Ayrı olarak, Rus petrol ihracatı konusunda deniz ticaretinin keskin bir şekilde artan rolünü belirtmekte fayda var. Kolektif Batı ülkeleri tarafından satın alınmasına yönelik bir ambargonun getirilmesinden sonra, Güneydoğu Asya'da acilen satış aramak gerekiyordu. Hindistan, Rus petrolünü büyük bir zevkle indirimli olarak alan yerli petrol ürünlerinin en büyük alternatif alıcısı haline geldi. Hindistan'a giden ana boru hatları olmadığı ve beklenmediği için, tüm bu ihracat akışları, Yeni Delhi'nin teslimatı satıcının halletmesi konusunda ısrar etmesiyle deniz yoluyla da gidiyor.
Gaz piyasasında da benzer sorunlarla karşılaşıyoruz. Tamamen siyasi nedenlerle Avrupa, Rus mavi yakıt tüketimini önemli ölçüde azaltmayı planlıyor. Tek mantıklı alternatif, yeni gaz sıvılaştırma tesislerinin inşa edilmesi ve deniz yoluyla LNG tankerleriyle Güneydoğu Asya pazarına sevk edilmesidir.
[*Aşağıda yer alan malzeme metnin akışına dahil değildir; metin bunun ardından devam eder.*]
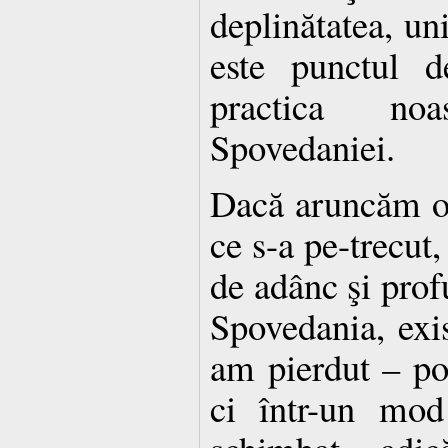
deplinătatea, un
este punctul d
practica no
Spovedaniei.
Dacă aruncăm o 
ce s-a pe-trecut
de adânc şi profu
Spovedania, exis
am pierdut – po
ci într-un mod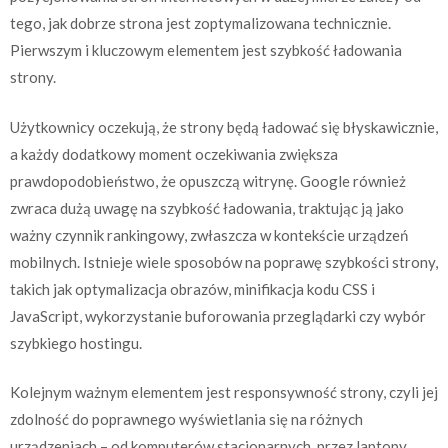
tego, jak dobrze strona jest zoptymalizowana technicznie.
Pierwszym i kluczowym elementem jest szybkość ładowania
strony.
Użytkownicy oczekują, że strony będą ładować się błyskawicznie,
a każdy dodatkowy moment oczekiwania zwiększa
prawdopodobieństwo, że opuszczą witrynę. Google również
zwraca dużą uwagę na szybkość ładowania, traktując ją jako
ważny czynnik rankingowy, zwłaszcza w kontekście urządzeń
mobilnych. Istnieje wiele sposobów na poprawę szybkości strony,
takich jak optymalizacja obrazów, minifikacja kodu CSS i
JavaScript, wykorzystanie buforowania przeglądarki czy wybór
szybkiego hostingu.
Kolejnym ważnym elementem jest responsywność strony, czyli jej
zdolność do poprawnego wyświetlania się na różnych
urządzeniach – od komputerów stacjonarnych, przez laptopy,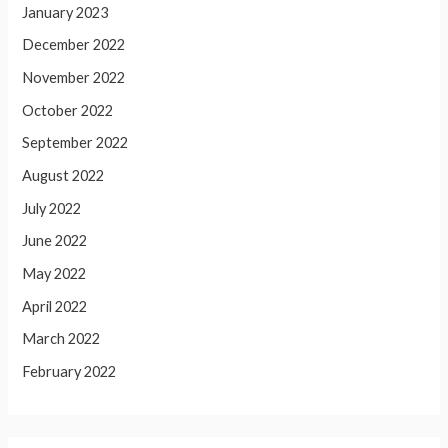
January 2023
December 2022
November 2022
October 2022
September 2022
August 2022
July 2022
June 2022
May 2022
April 2022
March 2022
February 2022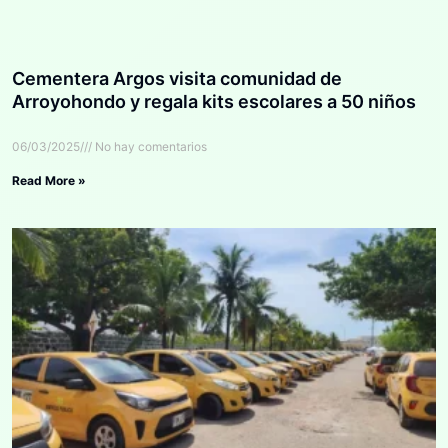
Cementera Argos visita comunidad de
Arroyohondo y regala kits escolares a 50 niños
06/03/2025
No hay comentarios
Read More »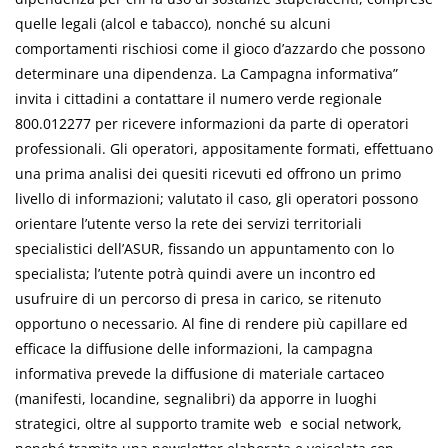
quelle legali (alcol e tabacco), nonché su alcuni
comportamenti rischiosi come il gioco d’azzardo che possono
determinare una dipendenza. La Campagna informativa”
invita i cittadini a contattare il numero verde regionale
800.012277 per ricevere informazioni da parte di operatori
professionali. Gli operatori, appositamente formati, effettuano
una prima analisi dei quesiti ricevuti ed offrono un primo
livello di informazioni; valutato il caso, gli operatori possono
orientare l’utente verso la rete dei servizi territoriali
specialistici dell’ASUR, fissando un appuntamento con lo
specialista; l’utente potrà quindi avere un incontro ed
usufruire di un percorso di presa in carico, se ritenuto
opportuno o necessario. Al fine di rendere più capillare ed
efficace la diffusione delle informazioni, la campagna
informativa prevede la diffusione di materiale cartaceo
(manifesti, locandine, segnalibri) da apporre in luoghi
strategici, oltre al supporto tramite web e social network,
Ancak petrol ve LNG ihracatı, uygun bir tanker filosu gerektirir.
Başka bir deyişle, Rusya prensipte bir "kara gücü" değildir ve deniz ticaretinin bizim için önemi sürekli artacaktır. Bu, ülkemizin, Rusya Federasyonu'nun okyanuslardaki çıkarlarını koruyabilecek kendi güçlü donanmasına ihtiyacı olduğu anlamına gelir. Aksi takdirde, Çin'in yaşadığı aynı sorunlarla karşı karşıya kalacağız. Bu, son zamanlarda ortaya çıkan nesnel bir gerçektir. sabit kişisel olarak Başkan Vladimir Putin tarafından güncellenen Deniz Doktrini'nde.